Taking leadership role in student-run cultural exchange
By Michael Hemmesch
The distance between the United States and Japan spans half the globe. Saint John’s University sophomore Kunihiro Shimoji wants to bridge that distance, by way of Okinawa. Kuni’s goal is to become an expert on U.S.-Japan relations as they relate to Okinawa.
“I would like to stand between and among these different actors [Okinawa, United States and Japan] talking on different levels and be a bridge,” said Kuni, a political science and economics double-major from Okinawa, Japan. “I would like to bring Okinawa, Japan and the United States on the same page. That’s why I want to focus on international relations.”
He is well on his way.
Last year, Kuni was one of 70 students – 35 from each country – selected in 2010 for the 62nd Japan-America Student Conference, the oldest student-run cultural exchange between the U.S. and Japan, dating back to 1934, and he was among eight students selected after only one year of university study.

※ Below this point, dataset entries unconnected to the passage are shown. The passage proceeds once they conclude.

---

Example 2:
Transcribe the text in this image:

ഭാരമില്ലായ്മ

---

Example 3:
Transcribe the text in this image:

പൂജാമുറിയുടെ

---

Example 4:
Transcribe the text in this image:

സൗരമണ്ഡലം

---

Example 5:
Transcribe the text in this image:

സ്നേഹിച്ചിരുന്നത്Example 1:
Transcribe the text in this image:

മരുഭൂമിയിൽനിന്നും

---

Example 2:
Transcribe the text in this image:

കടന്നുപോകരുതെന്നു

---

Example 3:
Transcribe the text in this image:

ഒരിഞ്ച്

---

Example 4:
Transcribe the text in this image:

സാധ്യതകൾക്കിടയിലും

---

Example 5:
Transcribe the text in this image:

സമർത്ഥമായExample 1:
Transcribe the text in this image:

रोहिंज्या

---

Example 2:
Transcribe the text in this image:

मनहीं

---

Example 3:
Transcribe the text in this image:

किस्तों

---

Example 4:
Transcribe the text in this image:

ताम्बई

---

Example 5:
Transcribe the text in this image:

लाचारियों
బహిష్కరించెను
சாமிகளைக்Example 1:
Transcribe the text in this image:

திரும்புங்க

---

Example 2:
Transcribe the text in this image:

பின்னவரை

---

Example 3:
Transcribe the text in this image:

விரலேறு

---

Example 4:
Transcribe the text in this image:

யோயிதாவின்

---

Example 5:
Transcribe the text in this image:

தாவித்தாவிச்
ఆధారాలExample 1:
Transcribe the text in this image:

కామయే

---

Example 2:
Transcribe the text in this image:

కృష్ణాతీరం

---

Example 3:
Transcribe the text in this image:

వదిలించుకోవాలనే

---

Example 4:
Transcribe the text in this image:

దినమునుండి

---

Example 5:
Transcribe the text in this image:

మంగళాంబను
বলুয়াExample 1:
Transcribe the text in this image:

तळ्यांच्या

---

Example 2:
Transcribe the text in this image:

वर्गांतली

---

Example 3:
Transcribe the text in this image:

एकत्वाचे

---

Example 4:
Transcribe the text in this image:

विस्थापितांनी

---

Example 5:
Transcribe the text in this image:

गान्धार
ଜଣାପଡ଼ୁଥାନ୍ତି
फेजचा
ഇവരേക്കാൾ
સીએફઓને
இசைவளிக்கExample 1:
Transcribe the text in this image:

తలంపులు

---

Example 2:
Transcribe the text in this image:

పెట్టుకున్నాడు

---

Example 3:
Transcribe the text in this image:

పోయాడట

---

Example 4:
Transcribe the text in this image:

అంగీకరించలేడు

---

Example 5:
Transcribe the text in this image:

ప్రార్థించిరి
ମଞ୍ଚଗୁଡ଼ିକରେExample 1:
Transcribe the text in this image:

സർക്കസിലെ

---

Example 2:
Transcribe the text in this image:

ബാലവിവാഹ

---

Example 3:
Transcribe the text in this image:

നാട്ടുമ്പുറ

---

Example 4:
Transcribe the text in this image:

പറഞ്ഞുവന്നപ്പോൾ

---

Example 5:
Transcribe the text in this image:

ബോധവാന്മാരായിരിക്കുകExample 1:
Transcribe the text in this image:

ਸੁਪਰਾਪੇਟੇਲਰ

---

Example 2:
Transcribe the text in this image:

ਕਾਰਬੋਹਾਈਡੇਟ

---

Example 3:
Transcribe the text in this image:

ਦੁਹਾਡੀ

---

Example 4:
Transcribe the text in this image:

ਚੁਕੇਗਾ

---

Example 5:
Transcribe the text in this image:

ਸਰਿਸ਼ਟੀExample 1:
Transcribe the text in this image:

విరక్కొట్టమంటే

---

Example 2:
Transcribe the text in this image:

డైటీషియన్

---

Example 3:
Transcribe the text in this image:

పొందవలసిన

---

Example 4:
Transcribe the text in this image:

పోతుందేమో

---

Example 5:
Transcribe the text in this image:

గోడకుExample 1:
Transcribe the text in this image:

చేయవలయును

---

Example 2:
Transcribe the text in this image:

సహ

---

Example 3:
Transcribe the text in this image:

Each summer, nearly 80 students from universities across Japan and the United States convene to discuss some of the hottest topics facing the two nations. The program alternates host countries each year, giving students the rare opportunity to see places, whether at home or abroad, and learn about their culture through the eyes of others. Former U.S. Secretary of State Henry Kissinger and former Japanese Prime Minister Kiichi Miyazawa are among alumni of the program.
The conference was held July 23-Aug. 21 at four locations – Earlham College in Richmond, Ind., George Washington University in Washington, D.C., New Orleans and San Francisco. The conference featured seven roundtable topics, and Kuni’s roundtable focused on social entrepreneurship.
“We did some field trips, visited Teach for America, some local entrepreneurs and the Consul General,” Kuni said. “When we were in [Washington] D.C., we had a security forum and exchanged our views on international relations between Japan and the United States, and also other parts of the world. We invited some professors and visited the [U.S.] Capitol, Department of State and talked with the person in charge of the Japan-America Security Alliance.”
At the conference, Kuni quickly set himself apart as a leader. He was elected to the executive board of 16 students, which is in charge of organizing next summer’s conference scheduled for July 24-Aug. 21, 2011, in the Japanese cities of Niigata, Kyoto and Tokyo and the prefecture of Okinawa. Kuni is the Okinawa site coordinator, with responsibility for virtually all of the planning and logistics for that portion of the conference.
Kuni will also lead a roundtable at the conference on strengthening the ties between nations through comprehensive security. He wants to further the discussion on how the Japan-America Security Alliance should work, not only from the military perspective, but also from non-traditional angles, including environmental security issues.
As a first-year student at SJU, Kuni’s potential for leadership drew attention. Yuko Shibata, assistant professor of modern and classical languages, and Rachel Sherman Johnson, coordinator of Asian studies, advised Kuni to apply for the 2010 JASC conference. Sarah Pruett, English as a Second Language coordinator, and Dave Bennetts, professor of history, supported Kuni with letters, since the JASC application process was rigorous and competitive.
In Sarah’s letter, she commented on Kuni’s skill as a debater. “Kunihiro has a valuable ability which many students his age lack: he can vigorously discuss and debate issues, including controversial issues, and he can challenge and disagree with his classmates in a way that does not hurt or offend. For this reason, he is a great catalyst for lively class discussions.”
Dave commented in his recommendation on Kuni’s leadership. “He is very respected by his peers – American and international students alike. He is already a campus leader and participant in a variety of campus lives.”
Kuni is currently a resident assistant in St. Mary Hall and a member of Asia Club, International Affairs Club and Model UN. He also helps the CSB/SJU International Admissions Committee by corresponding with Japanese applicants. Kuni would like to attend graduate school at Georgetown University for international relations after he has completed his undergraduate work at SJU.
“I foresee him going into diplomacy or some kind of international relations at a high level – and the contacts he is making through JASC make that even more likely,” Sarah said.